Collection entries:
/---

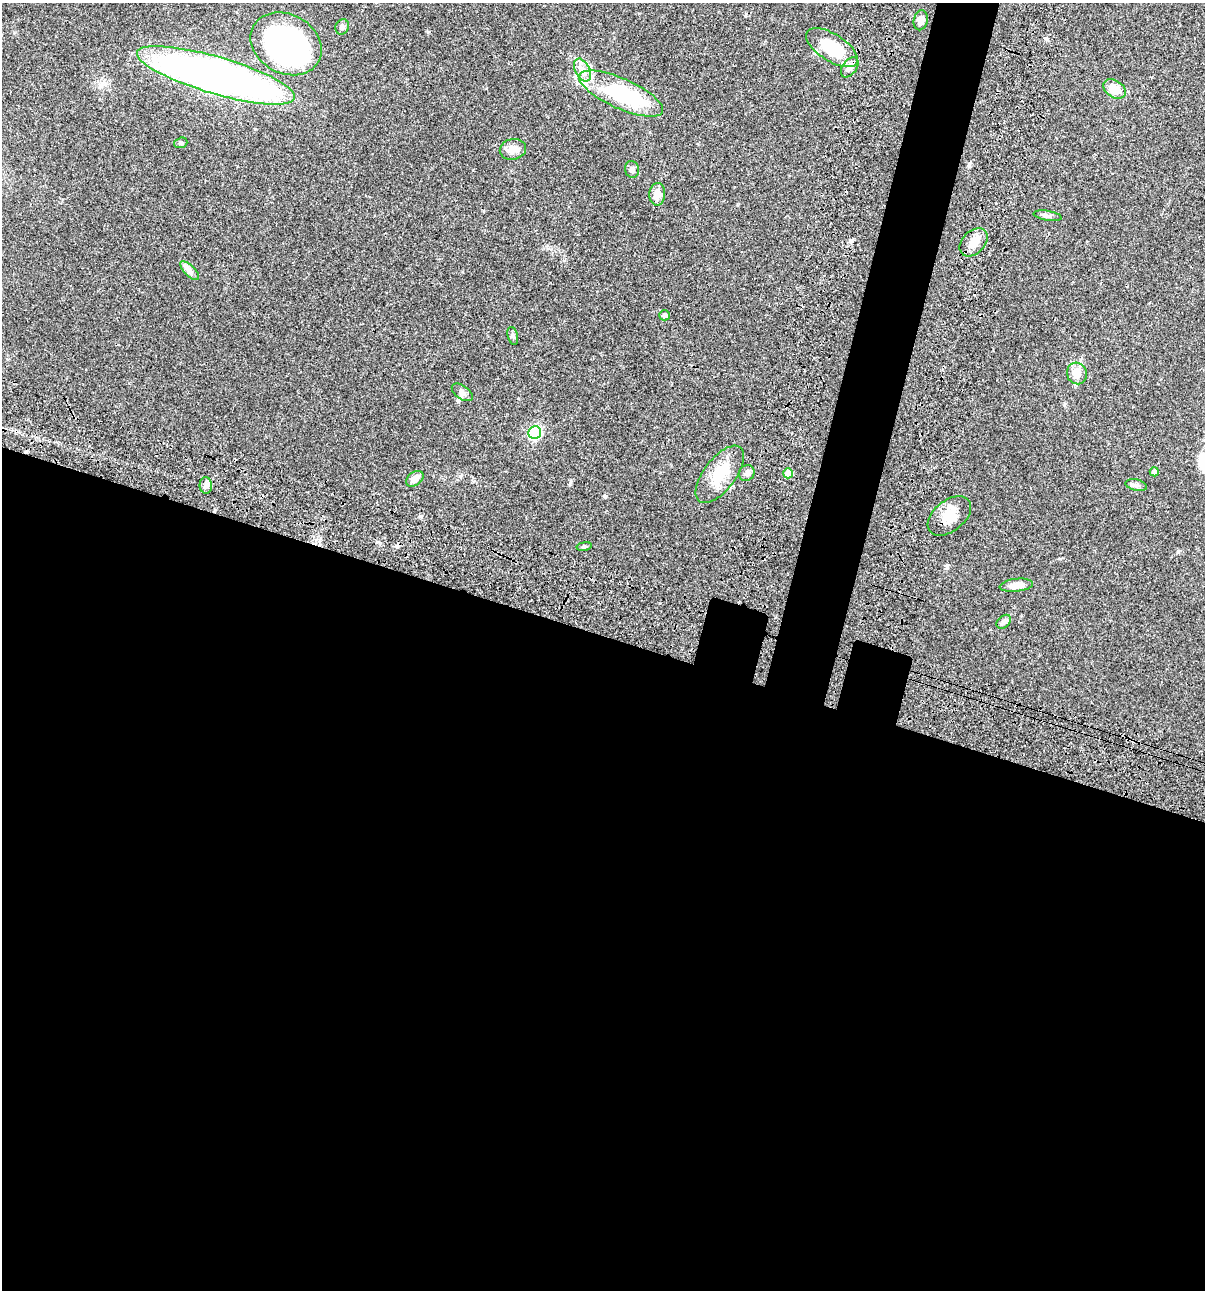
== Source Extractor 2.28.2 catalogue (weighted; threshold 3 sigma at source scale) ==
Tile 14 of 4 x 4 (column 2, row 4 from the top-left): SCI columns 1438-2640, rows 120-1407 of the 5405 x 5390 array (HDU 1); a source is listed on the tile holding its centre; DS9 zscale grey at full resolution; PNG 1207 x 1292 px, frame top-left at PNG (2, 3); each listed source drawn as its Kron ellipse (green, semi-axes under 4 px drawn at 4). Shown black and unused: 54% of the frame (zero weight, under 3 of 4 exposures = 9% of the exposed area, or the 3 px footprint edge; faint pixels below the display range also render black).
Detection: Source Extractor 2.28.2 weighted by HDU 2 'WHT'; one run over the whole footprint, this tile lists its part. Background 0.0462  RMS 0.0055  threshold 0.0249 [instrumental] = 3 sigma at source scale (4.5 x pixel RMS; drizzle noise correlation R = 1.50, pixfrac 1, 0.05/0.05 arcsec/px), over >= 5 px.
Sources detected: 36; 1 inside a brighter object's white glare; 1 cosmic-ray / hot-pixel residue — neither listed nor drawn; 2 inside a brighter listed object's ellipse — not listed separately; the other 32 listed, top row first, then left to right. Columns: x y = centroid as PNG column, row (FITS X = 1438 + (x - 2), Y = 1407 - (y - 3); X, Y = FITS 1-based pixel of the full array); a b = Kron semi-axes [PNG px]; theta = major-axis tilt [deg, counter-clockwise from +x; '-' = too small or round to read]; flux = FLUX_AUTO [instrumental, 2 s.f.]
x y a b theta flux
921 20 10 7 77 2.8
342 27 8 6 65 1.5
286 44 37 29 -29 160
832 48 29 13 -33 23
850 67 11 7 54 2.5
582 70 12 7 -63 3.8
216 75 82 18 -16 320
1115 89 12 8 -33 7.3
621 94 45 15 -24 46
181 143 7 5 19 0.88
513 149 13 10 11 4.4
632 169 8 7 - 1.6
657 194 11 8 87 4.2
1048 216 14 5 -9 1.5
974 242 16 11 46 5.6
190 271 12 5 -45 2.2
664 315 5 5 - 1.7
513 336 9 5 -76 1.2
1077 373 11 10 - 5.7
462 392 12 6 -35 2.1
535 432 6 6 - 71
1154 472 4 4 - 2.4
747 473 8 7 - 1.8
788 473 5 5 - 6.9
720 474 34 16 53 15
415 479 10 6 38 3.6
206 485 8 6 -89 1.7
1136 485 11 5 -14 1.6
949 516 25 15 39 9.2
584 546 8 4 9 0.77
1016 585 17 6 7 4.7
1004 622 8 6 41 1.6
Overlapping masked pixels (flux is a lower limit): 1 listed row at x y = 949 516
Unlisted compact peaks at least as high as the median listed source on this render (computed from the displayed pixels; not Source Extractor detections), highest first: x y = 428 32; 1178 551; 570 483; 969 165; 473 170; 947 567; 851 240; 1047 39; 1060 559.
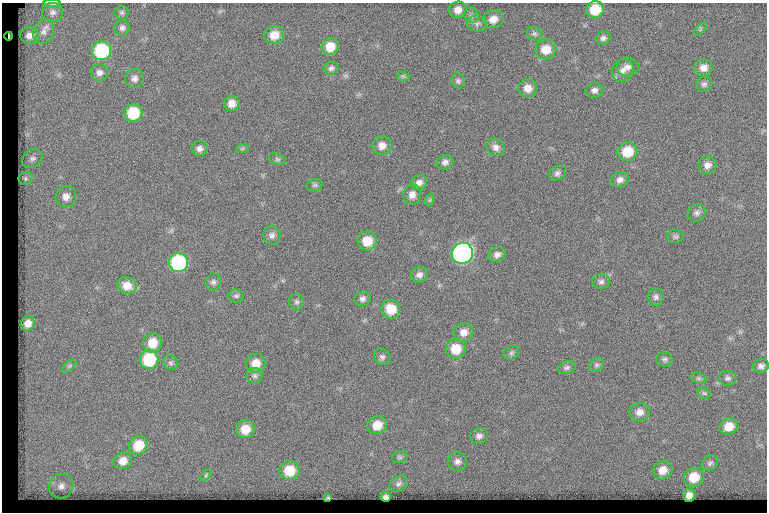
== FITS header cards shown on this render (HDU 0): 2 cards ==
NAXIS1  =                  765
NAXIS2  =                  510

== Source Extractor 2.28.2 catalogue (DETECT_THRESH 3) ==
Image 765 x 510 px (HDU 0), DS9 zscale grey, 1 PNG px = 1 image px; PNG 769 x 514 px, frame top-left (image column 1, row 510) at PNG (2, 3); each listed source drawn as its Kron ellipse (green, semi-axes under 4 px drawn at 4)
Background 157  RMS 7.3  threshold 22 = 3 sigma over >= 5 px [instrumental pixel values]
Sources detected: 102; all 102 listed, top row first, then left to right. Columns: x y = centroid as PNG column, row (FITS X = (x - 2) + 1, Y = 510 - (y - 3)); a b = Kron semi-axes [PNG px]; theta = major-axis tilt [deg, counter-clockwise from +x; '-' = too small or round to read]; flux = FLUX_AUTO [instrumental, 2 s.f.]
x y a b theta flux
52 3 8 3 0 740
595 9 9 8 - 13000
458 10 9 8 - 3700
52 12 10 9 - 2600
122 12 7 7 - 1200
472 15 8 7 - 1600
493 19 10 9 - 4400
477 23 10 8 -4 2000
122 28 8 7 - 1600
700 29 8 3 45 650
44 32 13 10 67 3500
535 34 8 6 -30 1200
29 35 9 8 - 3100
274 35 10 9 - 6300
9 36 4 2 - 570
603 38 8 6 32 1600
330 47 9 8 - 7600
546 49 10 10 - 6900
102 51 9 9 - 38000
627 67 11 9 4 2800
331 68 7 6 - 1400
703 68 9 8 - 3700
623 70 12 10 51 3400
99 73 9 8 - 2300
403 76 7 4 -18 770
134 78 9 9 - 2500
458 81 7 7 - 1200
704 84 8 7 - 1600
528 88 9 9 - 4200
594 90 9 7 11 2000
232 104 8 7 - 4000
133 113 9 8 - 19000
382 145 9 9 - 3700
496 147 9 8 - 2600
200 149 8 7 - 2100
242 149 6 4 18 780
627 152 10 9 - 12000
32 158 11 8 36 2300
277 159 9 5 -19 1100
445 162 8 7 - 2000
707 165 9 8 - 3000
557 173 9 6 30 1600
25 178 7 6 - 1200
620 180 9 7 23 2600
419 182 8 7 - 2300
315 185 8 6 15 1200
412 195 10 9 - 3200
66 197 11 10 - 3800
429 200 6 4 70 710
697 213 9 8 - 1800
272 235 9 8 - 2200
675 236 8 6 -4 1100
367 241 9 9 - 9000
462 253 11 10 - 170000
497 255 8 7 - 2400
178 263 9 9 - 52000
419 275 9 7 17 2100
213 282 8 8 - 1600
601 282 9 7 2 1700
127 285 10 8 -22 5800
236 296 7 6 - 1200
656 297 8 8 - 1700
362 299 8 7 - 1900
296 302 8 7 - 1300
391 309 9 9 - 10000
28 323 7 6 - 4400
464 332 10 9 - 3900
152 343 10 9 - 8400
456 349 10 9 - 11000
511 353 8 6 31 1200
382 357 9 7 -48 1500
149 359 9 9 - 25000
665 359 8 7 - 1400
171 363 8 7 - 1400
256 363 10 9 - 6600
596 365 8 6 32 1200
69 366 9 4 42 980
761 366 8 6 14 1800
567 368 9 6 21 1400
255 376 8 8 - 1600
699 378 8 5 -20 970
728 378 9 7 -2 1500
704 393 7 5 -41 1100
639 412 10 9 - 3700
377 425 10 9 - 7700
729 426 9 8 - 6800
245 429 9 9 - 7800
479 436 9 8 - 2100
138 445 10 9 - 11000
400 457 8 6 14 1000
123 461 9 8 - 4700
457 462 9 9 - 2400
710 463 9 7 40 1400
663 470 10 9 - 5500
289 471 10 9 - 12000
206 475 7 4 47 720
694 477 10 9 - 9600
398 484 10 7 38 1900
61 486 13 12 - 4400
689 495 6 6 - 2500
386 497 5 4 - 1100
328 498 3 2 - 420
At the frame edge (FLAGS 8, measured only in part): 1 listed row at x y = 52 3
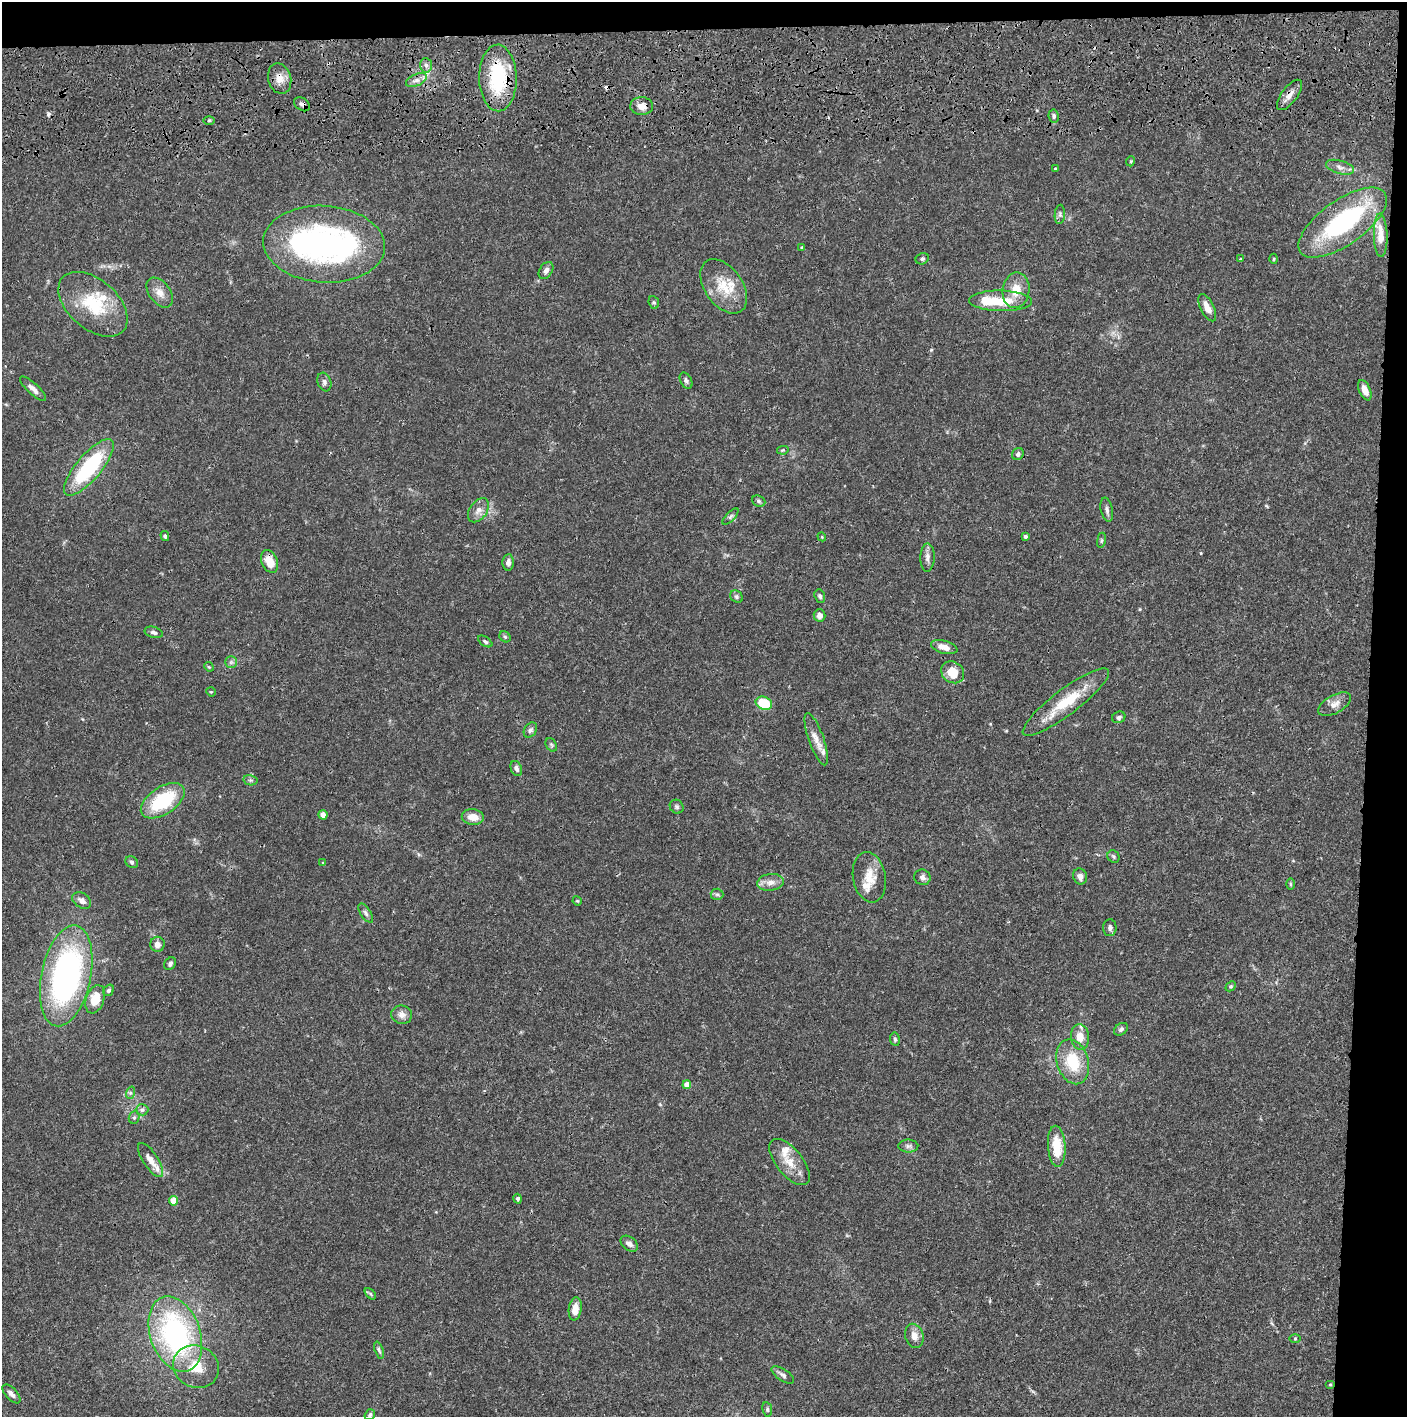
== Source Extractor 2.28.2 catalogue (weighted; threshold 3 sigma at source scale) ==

\---

§ WRITTEN PROBLEM
Rewrite all the lines above as a numbered list, dropping any blank lines and leaving the pictures out.

§ SOLUTION TO THIS PROBLEM
1. == Source Extractor 2.28.2 catalogue (weighted; threshold 3 sigma at source scale) ==
2. Tile 14 of 4 x 4 (column 2, row 4 from the top-left): SCI columns 1438-2640, rows 120-1407 of the 5405 x 5390 array (HDU 1); a source is listed on the tile holding its centre; DS9 zscale grey at full resolution; PNG 1207 x 1292 px, frame top-left at PNG (2, 3); each listed source drawn as its Kron ellipse (green, semi-axes under 4 px drawn at 4). Shown black and unused: 54% of the frame (zero weight, under 3 of 4 exposures = 9% of the exposed area, or the 3 px footprint edge; faint pixels below the display range also render black).
3. Detection: Source Extractor 2.28.2 weighted by HDU 2 'WHT'; one run over the whole footprint, this tile lists its part. Background 0.0462  RMS 0.0055  threshold 0.0249 [instrumental] = 3 sigma at source scale (4.5 x pixel RMS; drizzle noise correlation R = 1.50, pixfrac 1, 0.05/0.05 arcsec/px), over >= 5 px.
4. Sources detected: 36; 1 inside a brighter object's white glare; 1 cosmic-ray / hot-pixel residue — neither listed nor drawn; 2 inside a brighter listed object's ellipse — not listed separately; the other 32 listed, top row first, then left to right. Columns: x y = centroid as PNG column, row (FITS X = 1438 + (x - 2), Y = 1407 - (y - 3); X, Y = FITS 1-based pixel of the full array); a b = Kron semi-axes [PNG px]; theta = major-axis tilt [deg, counter-clockwise from +x; '-' = too small or round to read]; flux = FLUX_AUTO [instrumental, 2 s.f.]
5. x y a b theta flux
6. 921 20 10 7 77 2.8
7. 342 27 8 6 65 1.5
8. 286 44 37 29 -29 160
9. 832 48 29 13 -33 23
10. 850 67 11 7 54 2.5
11. 582 70 12 7 -63 3.8
12. 216 75 82 18 -16 320
13. 1115 89 12 8 -33 7.3
14. 621 94 45 15 -24 46
15. 181 143 7 5 19 0.88
16. 513 149 13 10 11 4.4
17. 632 169 8 7 - 1.6
18. 657 194 11 8 87 4.2
19. 1048 216 14 5 -9 1.5
20. 974 242 16 11 46 5.6
21. 190 271 12 5 -45 2.2
22. 664 315 5 5 - 1.7
23. 513 336 9 5 -76 1.2
24. 1077 373 11 10 - 5.7
25. 462 392 12 6 -35 2.1
26. 535 432 6 6 - 71
27. 1154 472 4 4 - 2.4
28. 747 473 8 7 - 1.8
29. 788 473 5 5 - 6.9
30. 720 474 34 16 53 15
31. 415 479 10 6 38 3.6
32. 206 485 8 6 -89 1.7
33. 1136 485 11 5 -14 1.6
34. 949 516 25 15 39 9.2
35. 584 546 8 4 9 0.77
36. 1016 585 17 6 7 4.7
37. 1004 622 8 6 41 1.6
38. Overlapping masked pixels (flux is a lower limit): 1 listed row at x y = 949 516
39. Unlisted compact peaks at least as high as the median listed source on this render (computed from the displayed pixels; not Source Extractor detections), highest first: x y = 428 32; 1178 551; 570 483; 969 165; 473 170; 947 567; 851 240; 1047 39; 1060 559.
40. == FITS header cards shown on this render (HDU 0): 2 cards ==
41. NAXIS1  =                  765
42. NAXIS2  =                  510
43. == Source Extractor 2.28.2 catalogue (DETECT_THRESH 3) ==
44. Image 765 x 510 px (HDU 0), DS9 zscale grey, 1 PNG px = 1 image px; PNG 769 x 514 px, frame top-left (image column 1, row 510) at PNG (2, 3); each listed source drawn as its Kron ellipse (green, semi-axes under 4 px drawn at 4)
45. Background 157  RMS 7.3  threshold 22 = 3 sigma over >= 5 px [instrumental pixel values]
46. Sources detected: 102; all 102 listed, top row first, then left to right. Columns: x y = centroid as PNG column, row (FITS X = (x - 2) + 1, Y = 510 - (y - 3)); a b = Kron semi-axes [PNG px]; theta = major-axis tilt [deg, counter-clockwise from +x; '-' = too small or round to read]; flux = FLUX_AUTO [instrumental, 2 s.f.]
47. x y a b theta flux
48. 52 3 8 3 0 740
49. 595 9 9 8 - 13000
50. 458 10 9 8 - 3700
51. 52 12 10 9 - 2600
52. 122 12 7 7 - 1200
53. 472 15 8 7 - 1600
54. 493 19 10 9 - 4400
55. 477 23 10 8 -4 2000
56. 122 28 8 7 - 1600
57. 700 29 8 3 45 650
58. 44 32 13 10 67 3500
59. 535 34 8 6 -30 1200
60. 29 35 9 8 - 3100
61. 274 35 10 9 - 6300
62. 9 36 4 2 - 570
63. 603 38 8 6 32 1600
64. 330 47 9 8 - 7600
65. 546 49 10 10 - 6900
66. 102 51 9 9 - 38000
67. 627 67 11 9 4 2800
68. 331 68 7 6 - 1400
69. 703 68 9 8 - 3700
70. 623 70 12 10 51 3400
71. 99 73 9 8 - 2300
72. 403 76 7 4 -18 770
73. 134 78 9 9 - 2500
74. 458 81 7 7 - 1200
75. 704 84 8 7 - 1600
76. 528 88 9 9 - 4200
77. 594 90 9 7 11 2000
78. 232 104 8 7 - 4000
79. 133 113 9 8 - 19000
80. 382 145 9 9 - 3700
81. 496 147 9 8 - 2600
82. 200 149 8 7 - 2100
83. 242 149 6 4 18 780
84. 627 152 10 9 - 12000
85. 32 158 11 8 36 2300
86. 277 159 9 5 -19 1100
87. 445 162 8 7 - 2000
88. 707 165 9 8 - 3000
89. 557 173 9 6 30 1600
90. 25 178 7 6 - 1200
91. 620 180 9 7 23 2600
92. 419 182 8 7 - 2300
93. 315 185 8 6 15 1200
94. 412 195 10 9 - 3200
95. 66 197 11 10 - 3800
96. 429 200 6 4 70 710
97. 697 213 9 8 - 1800
98. 272 235 9 8 - 2200
99. 675 236 8 6 -4 1100
100. 367 241 9 9 - 9000
101. 462 253 11 10 - 170000
102. 497 255 8 7 - 2400
103. 178 263 9 9 - 52000
104. 419 275 9 7 17 2100
105. 213 282 8 8 - 1600
106. 601 282 9 7 2 1700
107. 127 285 10 8 -22 5800
108. 236 296 7 6 - 1200
109. 656 297 8 8 - 1700
110. 362 299 8 7 - 1900
111. 296 302 8 7 - 1300
112. 391 309 9 9 - 10000
113. 28 323 7 6 - 4400
114. 464 332 10 9 - 3900
115. 152 343 10 9 - 8400
116. 456 349 10 9 - 11000
117. 511 353 8 6 31 1200
118. 382 357 9 7 -48 1500
119. 149 359 9 9 - 25000
120. 665 359 8 7 - 1400
121. 171 363 8 7 - 1400
122. 256 363 10 9 - 6600
123. 596 365 8 6 32 1200
124. 69 366 9 4 42 980
125. 761 366 8 6 14 1800
126. 567 368 9 6 21 1400
127. 255 376 8 8 - 1600
128. 699 378 8 5 -20 970
129. 728 378 9 7 -2 1500
130. 704 393 7 5 -41 1100
131. 639 412 10 9 - 3700
132. 377 425 10 9 - 7700
133. 729 426 9 8 - 6800
134. 245 429 9 9 - 7800
135. 479 436 9 8 - 2100
136. 138 445 10 9 - 11000
137. 400 457 8 6 14 1000
138. 123 461 9 8 - 4700
139. 457 462 9 9 - 2400
140. 710 463 9 7 40 1400
141. 663 470 10 9 - 5500
142. 289 471 10 9 - 12000
143. 206 475 7 4 47 720
144. 694 477 10 9 - 9600
145. 398 484 10 7 38 1900
146. 61 486 13 12 - 4400
147. 689 495 6 6 - 2500
148. 386 497 5 4 - 1100
149. 328 498 3 2 - 420
150. At the frame edge (FLAGS 8, measured only in part): 1 listed row at x y = 52 3
151. == Source Extractor 2.28.2 catalogue (weighted; threshold 3 sigma at source scale) ==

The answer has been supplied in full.